┌─ Data for the task

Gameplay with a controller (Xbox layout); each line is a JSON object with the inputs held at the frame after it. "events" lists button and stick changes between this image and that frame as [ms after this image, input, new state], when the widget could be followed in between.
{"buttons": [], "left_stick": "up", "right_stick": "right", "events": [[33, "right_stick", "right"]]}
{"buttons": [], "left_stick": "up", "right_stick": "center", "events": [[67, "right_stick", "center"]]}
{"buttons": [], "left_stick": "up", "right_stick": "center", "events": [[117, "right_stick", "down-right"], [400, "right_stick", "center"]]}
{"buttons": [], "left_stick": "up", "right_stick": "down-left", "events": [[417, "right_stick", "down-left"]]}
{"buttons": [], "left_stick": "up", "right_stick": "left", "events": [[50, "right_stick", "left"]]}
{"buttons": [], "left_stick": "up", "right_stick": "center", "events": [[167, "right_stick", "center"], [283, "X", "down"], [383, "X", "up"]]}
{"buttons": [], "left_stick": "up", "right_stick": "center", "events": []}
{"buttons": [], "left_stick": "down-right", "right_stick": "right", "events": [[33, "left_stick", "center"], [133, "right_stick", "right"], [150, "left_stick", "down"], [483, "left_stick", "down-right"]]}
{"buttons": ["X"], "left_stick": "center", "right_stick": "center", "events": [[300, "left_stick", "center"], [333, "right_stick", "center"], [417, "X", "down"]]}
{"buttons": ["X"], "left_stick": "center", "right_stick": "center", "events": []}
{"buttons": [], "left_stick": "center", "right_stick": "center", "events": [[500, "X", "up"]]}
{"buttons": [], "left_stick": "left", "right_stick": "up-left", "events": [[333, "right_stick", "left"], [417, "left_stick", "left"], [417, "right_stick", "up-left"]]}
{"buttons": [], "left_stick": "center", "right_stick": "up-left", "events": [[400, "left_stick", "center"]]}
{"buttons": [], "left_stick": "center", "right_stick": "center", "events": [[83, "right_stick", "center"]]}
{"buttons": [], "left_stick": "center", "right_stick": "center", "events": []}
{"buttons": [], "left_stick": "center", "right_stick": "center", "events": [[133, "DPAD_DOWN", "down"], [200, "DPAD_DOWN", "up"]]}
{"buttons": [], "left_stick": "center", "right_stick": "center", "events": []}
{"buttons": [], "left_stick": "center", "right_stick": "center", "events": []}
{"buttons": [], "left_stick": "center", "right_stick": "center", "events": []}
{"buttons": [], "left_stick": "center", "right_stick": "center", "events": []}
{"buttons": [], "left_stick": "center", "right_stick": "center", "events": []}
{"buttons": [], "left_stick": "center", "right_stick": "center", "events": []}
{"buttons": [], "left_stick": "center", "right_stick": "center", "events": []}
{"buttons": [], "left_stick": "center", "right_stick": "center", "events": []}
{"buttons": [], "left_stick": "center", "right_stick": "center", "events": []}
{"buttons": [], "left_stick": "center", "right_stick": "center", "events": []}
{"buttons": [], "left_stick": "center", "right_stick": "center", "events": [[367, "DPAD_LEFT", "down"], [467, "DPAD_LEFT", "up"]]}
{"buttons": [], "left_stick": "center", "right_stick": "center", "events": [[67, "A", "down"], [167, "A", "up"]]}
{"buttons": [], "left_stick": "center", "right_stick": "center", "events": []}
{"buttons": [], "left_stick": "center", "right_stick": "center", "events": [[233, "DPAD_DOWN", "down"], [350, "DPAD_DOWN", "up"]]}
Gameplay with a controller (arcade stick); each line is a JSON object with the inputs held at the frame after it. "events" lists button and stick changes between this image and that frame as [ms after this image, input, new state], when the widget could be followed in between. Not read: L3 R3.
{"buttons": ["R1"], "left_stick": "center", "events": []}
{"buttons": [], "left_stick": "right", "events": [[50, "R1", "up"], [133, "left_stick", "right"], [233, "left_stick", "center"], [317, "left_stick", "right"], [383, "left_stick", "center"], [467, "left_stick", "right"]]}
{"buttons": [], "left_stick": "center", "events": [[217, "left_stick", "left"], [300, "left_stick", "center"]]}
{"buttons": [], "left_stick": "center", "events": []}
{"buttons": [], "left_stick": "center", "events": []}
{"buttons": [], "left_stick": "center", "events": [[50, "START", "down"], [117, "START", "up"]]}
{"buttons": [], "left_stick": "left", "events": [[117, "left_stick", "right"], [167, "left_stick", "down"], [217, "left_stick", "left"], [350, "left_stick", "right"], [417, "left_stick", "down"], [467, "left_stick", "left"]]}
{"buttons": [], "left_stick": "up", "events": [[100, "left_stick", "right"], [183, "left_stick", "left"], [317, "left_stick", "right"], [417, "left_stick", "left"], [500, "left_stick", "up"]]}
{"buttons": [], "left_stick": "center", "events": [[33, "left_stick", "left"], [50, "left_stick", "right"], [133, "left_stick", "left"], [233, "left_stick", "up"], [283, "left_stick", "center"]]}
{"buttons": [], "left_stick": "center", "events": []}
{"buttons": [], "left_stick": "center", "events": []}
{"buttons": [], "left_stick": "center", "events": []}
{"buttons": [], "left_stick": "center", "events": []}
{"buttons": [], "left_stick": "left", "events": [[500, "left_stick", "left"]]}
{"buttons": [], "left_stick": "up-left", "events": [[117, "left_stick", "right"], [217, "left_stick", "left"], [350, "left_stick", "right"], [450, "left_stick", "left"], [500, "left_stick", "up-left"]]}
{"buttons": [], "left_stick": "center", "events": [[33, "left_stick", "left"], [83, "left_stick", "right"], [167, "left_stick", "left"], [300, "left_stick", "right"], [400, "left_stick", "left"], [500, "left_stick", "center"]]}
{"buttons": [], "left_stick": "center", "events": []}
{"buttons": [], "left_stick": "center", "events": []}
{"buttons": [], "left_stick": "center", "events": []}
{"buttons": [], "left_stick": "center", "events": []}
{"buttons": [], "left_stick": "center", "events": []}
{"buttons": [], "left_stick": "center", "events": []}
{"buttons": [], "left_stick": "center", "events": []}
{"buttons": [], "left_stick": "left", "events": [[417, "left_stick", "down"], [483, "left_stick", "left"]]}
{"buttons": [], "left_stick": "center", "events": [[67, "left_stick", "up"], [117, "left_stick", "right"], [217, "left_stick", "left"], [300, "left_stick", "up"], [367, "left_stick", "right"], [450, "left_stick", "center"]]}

└─

◆ **Task instructions**
Write out every line from the entries where "Gameplay" appears.

◆ **Result for this exercise**
Gameplay with a controller (Xbox layout); each line is a JSON object with the inputs held at the frame after it. "events" lists button and stick changes between this image and that frame as [ms after this image, input, new state], when the widget could be followed in between.
Gameplay with a controller (arcade stick); each line is a JSON object with the inputs held at the frame after it. "events" lists button and stick changes between this image and that frame as [ms after this image, input, new state], when the widget could be followed in between. Not read: L3 R3.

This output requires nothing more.